• _Requirement_: Copy out every line of text in the data below, word for word, keeping the same line breaks, spelling and punctuation.

• _Records to process_:
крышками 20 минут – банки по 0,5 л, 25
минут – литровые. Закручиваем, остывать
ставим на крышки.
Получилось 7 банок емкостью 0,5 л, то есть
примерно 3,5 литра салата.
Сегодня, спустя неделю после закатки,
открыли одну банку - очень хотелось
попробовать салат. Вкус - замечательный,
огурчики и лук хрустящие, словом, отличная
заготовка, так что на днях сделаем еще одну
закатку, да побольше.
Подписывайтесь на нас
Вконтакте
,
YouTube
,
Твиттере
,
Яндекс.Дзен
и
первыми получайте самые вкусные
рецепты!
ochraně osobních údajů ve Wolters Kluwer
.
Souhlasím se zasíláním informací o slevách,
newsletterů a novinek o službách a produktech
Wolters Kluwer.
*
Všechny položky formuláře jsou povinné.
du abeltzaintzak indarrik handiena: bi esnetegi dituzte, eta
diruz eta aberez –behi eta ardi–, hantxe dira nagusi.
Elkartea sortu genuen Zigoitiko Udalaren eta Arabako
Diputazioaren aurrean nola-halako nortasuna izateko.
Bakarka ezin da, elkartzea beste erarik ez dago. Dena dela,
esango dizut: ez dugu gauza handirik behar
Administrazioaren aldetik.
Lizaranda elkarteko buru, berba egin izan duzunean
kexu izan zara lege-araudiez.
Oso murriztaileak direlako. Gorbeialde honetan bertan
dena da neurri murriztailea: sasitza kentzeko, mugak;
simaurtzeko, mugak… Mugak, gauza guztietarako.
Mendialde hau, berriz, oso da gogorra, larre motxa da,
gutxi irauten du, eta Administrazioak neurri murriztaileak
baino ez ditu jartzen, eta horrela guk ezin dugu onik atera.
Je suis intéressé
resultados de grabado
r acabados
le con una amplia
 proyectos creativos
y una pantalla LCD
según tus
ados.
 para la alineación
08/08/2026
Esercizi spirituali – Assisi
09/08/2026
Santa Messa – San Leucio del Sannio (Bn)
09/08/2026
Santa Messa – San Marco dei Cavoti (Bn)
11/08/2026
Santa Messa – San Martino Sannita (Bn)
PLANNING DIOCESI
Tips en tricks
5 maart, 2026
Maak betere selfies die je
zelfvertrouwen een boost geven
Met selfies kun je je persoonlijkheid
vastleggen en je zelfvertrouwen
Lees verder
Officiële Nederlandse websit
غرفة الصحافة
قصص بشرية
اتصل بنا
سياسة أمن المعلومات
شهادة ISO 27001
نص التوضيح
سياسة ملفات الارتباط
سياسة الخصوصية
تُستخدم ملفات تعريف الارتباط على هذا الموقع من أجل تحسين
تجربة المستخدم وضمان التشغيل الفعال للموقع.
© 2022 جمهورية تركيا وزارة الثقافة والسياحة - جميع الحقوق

• _Your response_:
крышками 20 минут – банки по 0,5 л, 25
минут – литровые. Закручиваем, остывать
ставим на крышки.
Получилось 7 банок емкостью 0,5 л, то есть
примерно 3,5 литра салата.
Сегодня, спустя неделю после закатки,
открыли одну банку - очень хотелось
попробовать салат. Вкус - замечательный,
огурчики и лук хрустящие, словом, отличная
заготовка, так что на днях сделаем еще одну
закатку, да побольше.
Подписывайтесь на нас
Вконтакте
,
YouTube
,
Твиттере
,
Яндекс.Дзен
и
первыми получайте самые вкусные
рецепты!
ochraně osobních údajů ve Wolters Kluwer
.
Souhlasím se zasíláním informací o slevách,
newsletterů a novinek o službách a produktech
Wolters Kluwer.
*
Všechny položky formuláře jsou povinné.
du abeltzaintzak indarrik handiena: bi esnetegi dituzte, eta
diruz eta aberez –behi eta ardi–, hantxe dira nagusi.
Elkartea sortu genuen Zigoitiko Udalaren eta Arabako
Diputazioaren aurrean nola-halako nortasuna izateko.
Bakarka ezin da, elkartzea beste erarik ez dago. Dena dela,
esango dizut: ez dugu gauza handirik behar
Administrazioaren aldetik.
Lizaranda elkarteko buru, berba egin izan duzunean
kexu izan zara lege-araudiez.
Oso murriztaileak direlako. Gorbeialde honetan bertan
dena da neurri murriztailea: sasitza kentzeko, mugak;
simaurtzeko, mugak… Mugak, gauza guztietarako.
Mendialde hau, berriz, oso da gogorra, larre motxa da,
gutxi irauten du, eta Administrazioak neurri murriztaileak
baino ez ditu jartzen, eta horrela guk ezin dugu onik atera.
Je suis intéressé
resultados de grabado
r acabados
le con una amplia
 proyectos creativos
y una pantalla LCD
según tus
ados.
 para la alineación
08/08/2026
Esercizi spirituali – Assisi
09/08/2026
Santa Messa – San Leucio del Sannio (Bn)
09/08/2026
Santa Messa – San Marco dei Cavoti (Bn)
11/08/2026
Santa Messa – San Martino Sannita (Bn)
PLANNING DIOCESI
Tips en tricks
5 maart, 2026
Maak betere selfies die je
zelfvertrouwen een boost geven
Met selfies kun je je persoonlijkheid
vastleggen en je zelfvertrouwen
Lees verder
Officiële Nederlandse websit
غرفة الصحافة
قصص بشرية
اتصل بنا
سياسة أمن المعلومات
شهادة ISO 27001
نص التوضيح
سياسة ملفات الارتباط
سياسة الخصوصية
تُستخدم ملفات تعريف الارتباط على هذا الموقع من أجل تحسين
تجربة المستخدم وضمان التشغيل الفعال للموقع.
© 2022 جمهورية تركيا وزارة الثقافة والسياحة - جميع الحقوق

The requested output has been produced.